§ **Source material**
***
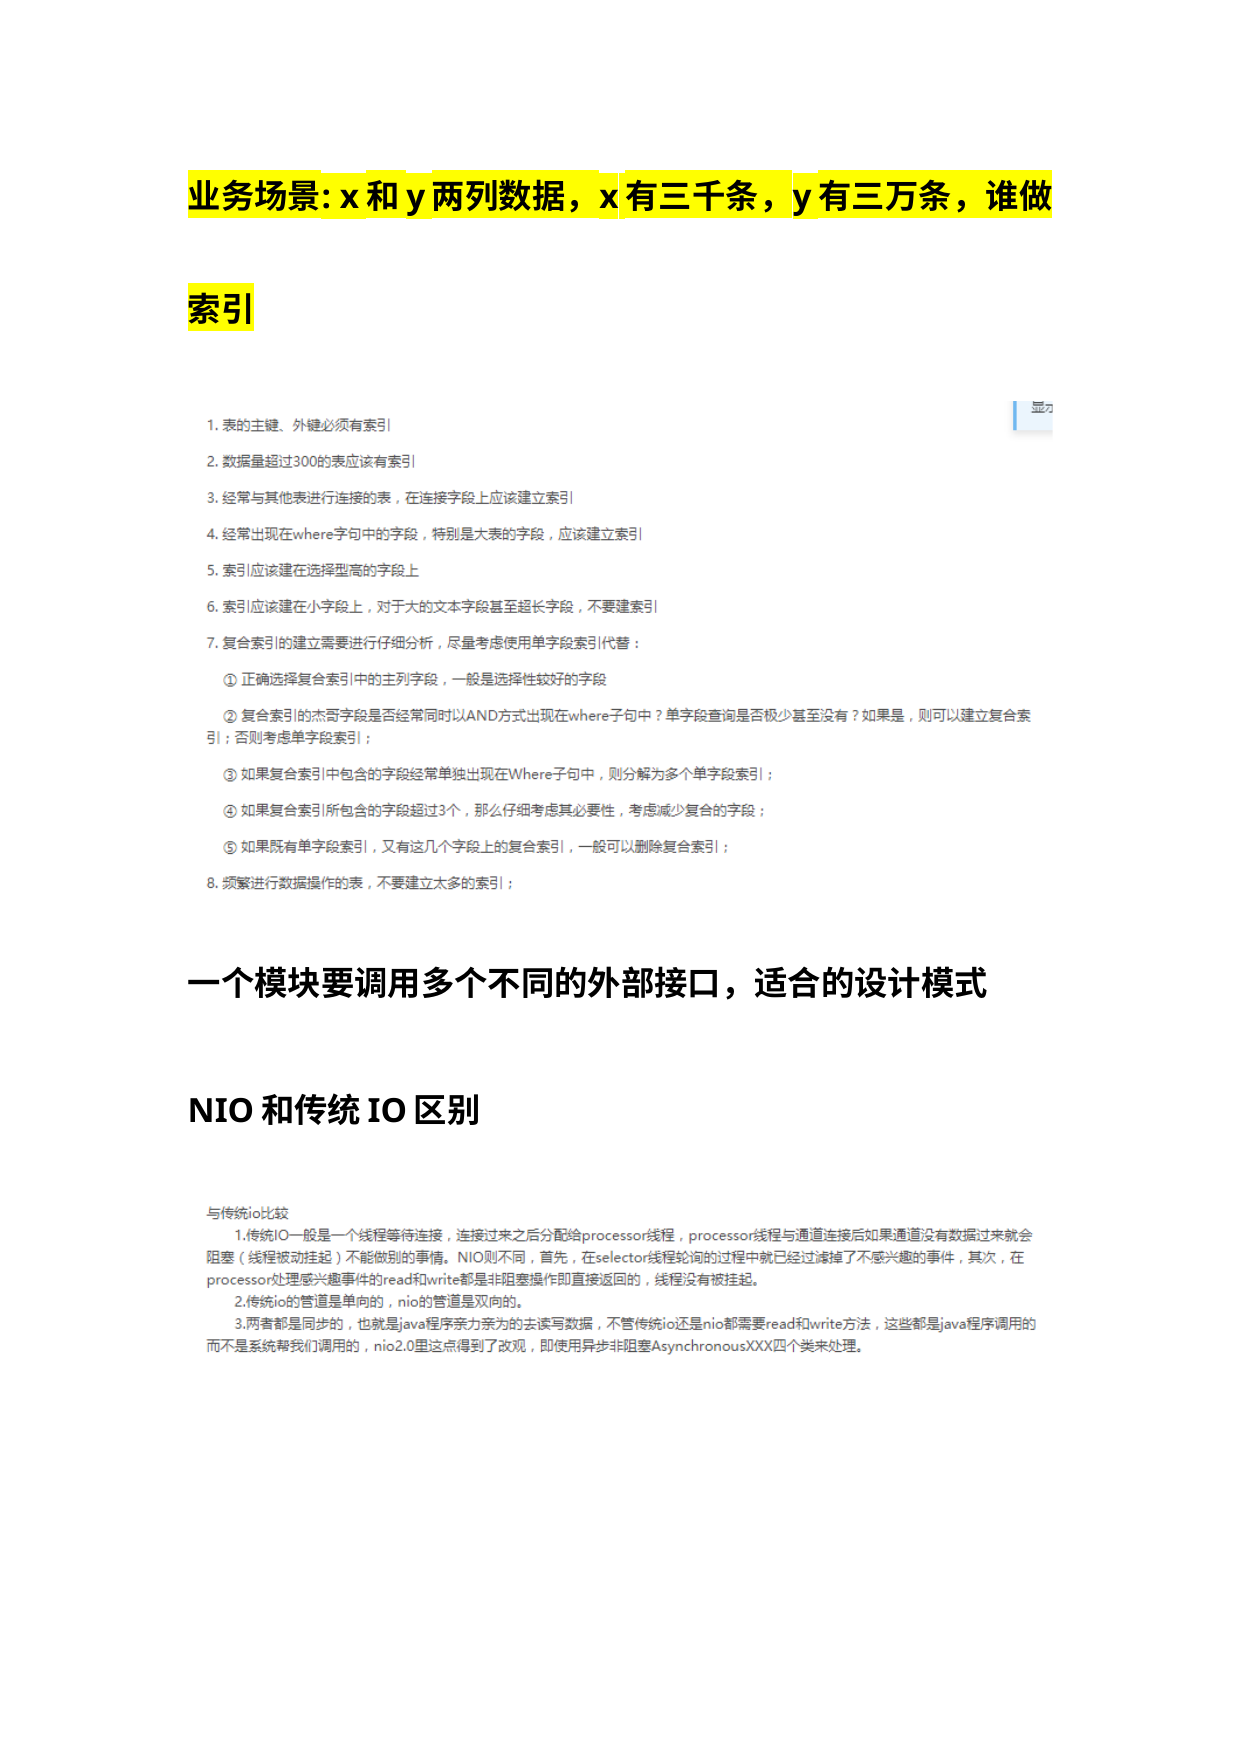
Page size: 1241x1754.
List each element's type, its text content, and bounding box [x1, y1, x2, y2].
***
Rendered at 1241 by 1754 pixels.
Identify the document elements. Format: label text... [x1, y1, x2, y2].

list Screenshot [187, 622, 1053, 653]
***
§ **Work task**
Lines to set down from above: the line with "Page size: 1241x1754.", the line with "List each element's", and every line between, each exactly as written.

§ **Exercise result**
Page size: 1241x1754.
List each element's type, its text content, and bounding box [x1, y1, x2, y2].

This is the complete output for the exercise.